Emergencia invernal golpea el oriente del país
Las intensas lluvias registradas en los departamentos de Arauca, Casanare y Boyacá han provocado una serie de emergencias que afectan la movilidad, la economía regional y la seguridad de cientos de comunidades. El más reciente balance de autoridades locales indica que las pérdidas económicas ya superan los $300 millones, principalmente por daños en la infraestructura vial, afectaciones a cultivos y restricciones en el transporte.
La situación se enmarca en la temporada de lluvias que atraviesa Colombia, la cual ha generado múltiples eventos como inundaciones, crecientes súbitas y deslizamientos en distintas regiones del país. De acuerdo con reportes oficiales, cientos de municipios han sufrido impactos por fenómenos asociados a precipitaciones intensas en lo corrido de 2026.
Vías cerradas y movilidad restringida
Uno de los principales impactos de esta emergencia se evidencia en la red vial. En Boyacá, las autoridades reportaron cierres totales, pasos restringidos y controles de tráfico en varios corredores estratégicos debido a deslizamientos de tierra y deterioro de la calzada.
Entre los puntos más críticos se encuentran:
- Corredores de alta montaña con deslizamientos activos
- Vías que conectan municipios turísticos y agrícolas
- Tramos que comunican Boyacá con Casanare
Además, se han implementado cierres preventivos en vías clave como la que conecta Santa María con San Luis de Gaceno, debido al riesgo de derrumbes por saturación del terreno.
En Casanare y Arauca, aunque el panorama es variable, se reportan afectaciones similares, con bloqueos parciales, deterioro de vías terciarias y dificultades para el transporte de productos agrícolas y combustibles.
Riesgo por deslizamientos e inundaciones
Las lluvias persistentes han generado condiciones de alta inestabilidad en el terreno, especialmente en zonas de montaña y piedemonte llanero. Esto incrementa el riesgo de:
- Remociones en masa (derrumbes)
- Crecientes súbitas de ríos
- Inundaciones en zonas bajas
Según datos oficiales, este tipo de eventos hace parte de los más frecuentes durante la temporada de lluvias en Colombia, junto con inundaciones y vendavales.
Autoridades de gestión del riesgo mantienen monitoreo constante en puntos críticos y han recomendado a la población evitar desplazamientos innecesarios, especialmente durante lluvias intensas.

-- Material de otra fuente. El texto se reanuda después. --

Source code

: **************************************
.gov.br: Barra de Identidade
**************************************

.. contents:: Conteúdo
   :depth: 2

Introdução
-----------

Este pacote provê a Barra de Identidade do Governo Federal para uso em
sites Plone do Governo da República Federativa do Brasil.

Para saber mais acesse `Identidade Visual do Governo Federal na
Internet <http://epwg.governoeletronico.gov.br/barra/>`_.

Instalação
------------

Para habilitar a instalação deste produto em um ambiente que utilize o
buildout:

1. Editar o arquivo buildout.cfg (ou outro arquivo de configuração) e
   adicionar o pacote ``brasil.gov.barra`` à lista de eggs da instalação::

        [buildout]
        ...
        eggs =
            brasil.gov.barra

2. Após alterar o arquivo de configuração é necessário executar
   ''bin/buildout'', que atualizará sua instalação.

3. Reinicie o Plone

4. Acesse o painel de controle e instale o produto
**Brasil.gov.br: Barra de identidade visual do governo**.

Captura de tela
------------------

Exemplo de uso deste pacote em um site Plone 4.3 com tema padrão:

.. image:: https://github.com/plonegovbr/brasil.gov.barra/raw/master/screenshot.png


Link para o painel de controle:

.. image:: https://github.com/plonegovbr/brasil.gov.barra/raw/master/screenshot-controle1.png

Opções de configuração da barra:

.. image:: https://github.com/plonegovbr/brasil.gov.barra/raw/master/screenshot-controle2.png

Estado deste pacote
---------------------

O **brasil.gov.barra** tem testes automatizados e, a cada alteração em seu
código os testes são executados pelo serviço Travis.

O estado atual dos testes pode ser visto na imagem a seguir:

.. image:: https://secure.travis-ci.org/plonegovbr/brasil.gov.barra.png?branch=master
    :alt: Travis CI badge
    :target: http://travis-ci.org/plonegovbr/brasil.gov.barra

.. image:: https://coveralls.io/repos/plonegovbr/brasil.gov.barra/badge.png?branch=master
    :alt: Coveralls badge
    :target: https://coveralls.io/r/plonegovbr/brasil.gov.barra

Pérdidas económicas y afectación regional
El impacto económico de la emergencia ya es significativo. Los reportes preliminares indican pérdidas superiores a los $300 millones, derivadas de:
- Daños en infraestructura vial
- Pérdida de productos agrícolas
- Interrupción del comercio y transporte
- Costos de atención y mitigación de emergencias
En regiones como Casanare y Arauca, donde la economía depende en gran parte de la movilidad terrestre, los cierres viales representan un golpe directo a la cadena de abastecimiento.

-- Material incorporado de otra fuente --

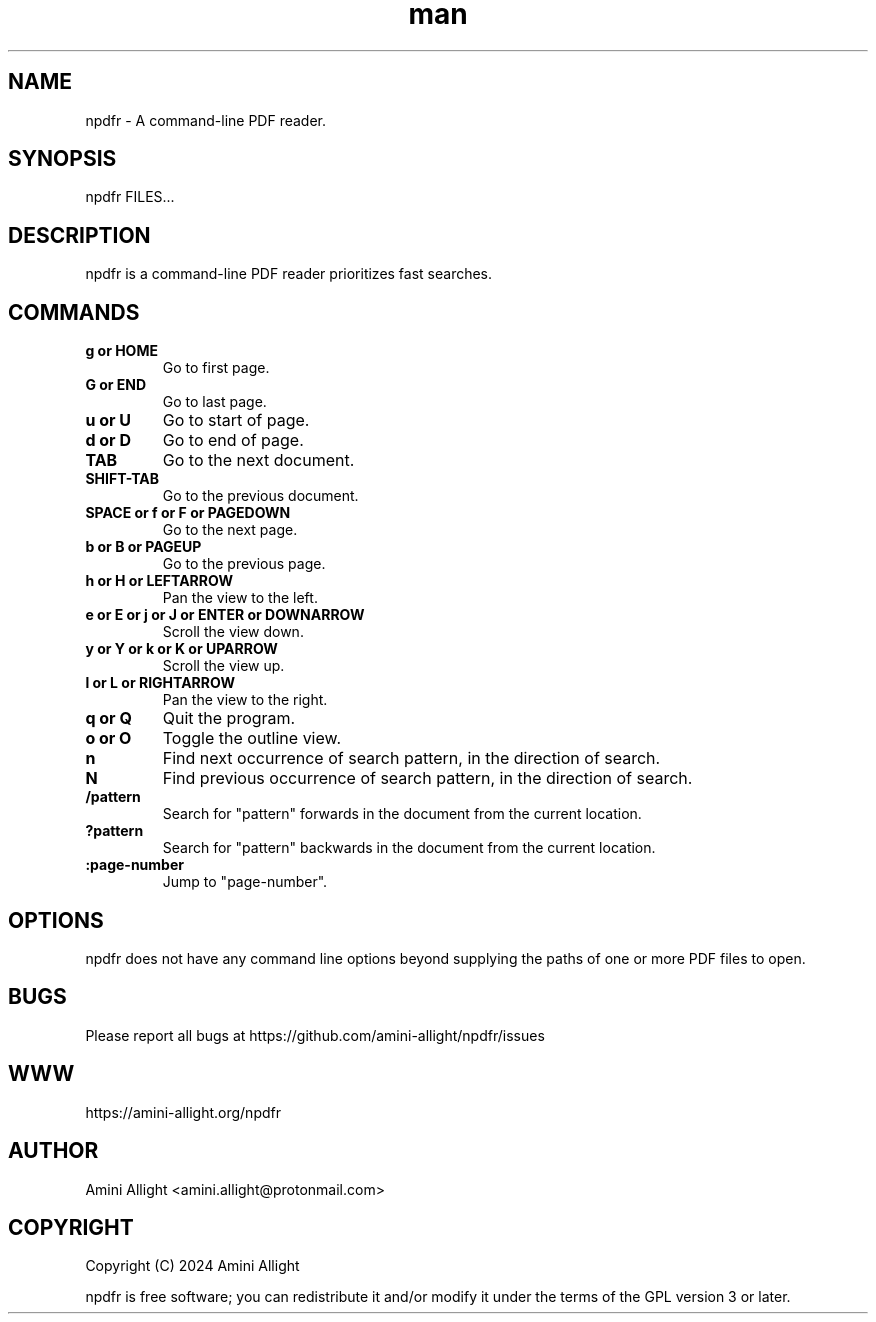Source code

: .TH man 1 "11 Mar 2025" "0.3.3" "npdfr man page"
.SH NAME
npdfr \- A command-line PDF reader.
.SH SYNOPSIS
npdfr FILES...
.SH DESCRIPTION
npdfr is a command-line PDF reader prioritizes fast searches.
.SH COMMANDS
.TP
.B g or HOME
Go to first page.
.TP
.B G or END
Go to last page.
.TP
.B u or U
Go to start of page.
.TP
.B d or D
Go to end of page.
.TP
.B TAB
Go to the next document.
.TP
.B SHIFT-TAB
Go to the previous document.
.TP
.B SPACE or f or F or PAGEDOWN
Go to the next page.
.TP
.B b or B or PAGEUP
Go to the previous page.
.TP
.B h or H or LEFTARROW
Pan the view to the left.
.TP
.B e or E or j or J or ENTER or DOWNARROW
Scroll the view down.
.TP
.B y or Y or k or K or UPARROW
Scroll the view up.
.TP
.B l or L or RIGHTARROW
Pan the view to the right.
.TP
.B q or Q
Quit the program.
.TP
.B o or O
Toggle the outline view.
.TP
.B n
Find next occurrence of search pattern, in the direction of search.
.TP
.B N
Find previous occurrence of search pattern, in the direction of search.
.TP
.B /pattern
Search for "pattern" forwards in the document from the current location.
.TP
.B ?pattern
Search for "pattern" backwards in the document from the current location.
.TP
.B :page-number
Jump to "page-number".
.SH OPTIONS
npdfr does not have any command line options beyond supplying the paths of one or more PDF files to open.
.SH BUGS
Please report all bugs at https://github.com/amini-allight/npdfr/issues
.SH WWW
https://amini-allight.org/npdfr
.SH AUTHOR
Amini Allight <amini.allight@protonmail.com>
.SH COPYRIGHT
Copyright (C) 2024 Amini Allight

npdfr is free software; you can redistribute it and/or modify it under the terms of the GPL version 3 or later.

Respuesta institucional y medidas de atención
Las gobernaciones y organismos de emergencia han desplegado equipos técnicos para:
- Evaluar daños en carreteras
- Remover material de derrumbes
- Restablecer el paso vehicular
- Atender comunidades afectadas
En Boyacá, por ejemplo, se mantiene presencia permanente de autoridades en los municipios impactados, con el fin de coordinar acciones inmediatas y prevenir nuevas emergencias.
Pronóstico: lluvias continuarán
De acuerdo con pronósticos climáticos recientes, las lluvias seguirán presentándose en varias regiones del país, incluyendo la Orinoquía y la región Andina, lo que podría agravar la situación en los próximos días.
Esto mantiene en alerta a las autoridades, que no descartan nuevos cierres viales o incrementos en los daños si las precipitaciones persisten.
Contexto: temporada de lluvias en Colombia
Colombia enfrenta cada año temporadas lluviosas que generan miles de eventos de emergencia. En 2026, se han registrado más de 2.800 incidentes asociados a lluvias en todo el país, afectando a cientos de municipios.
Regiones como Boyacá, Casanare y Arauca son especialmente vulnerables debido a su geografía montañosa y a la presencia de ríos que pueden desbordarse con facilidad.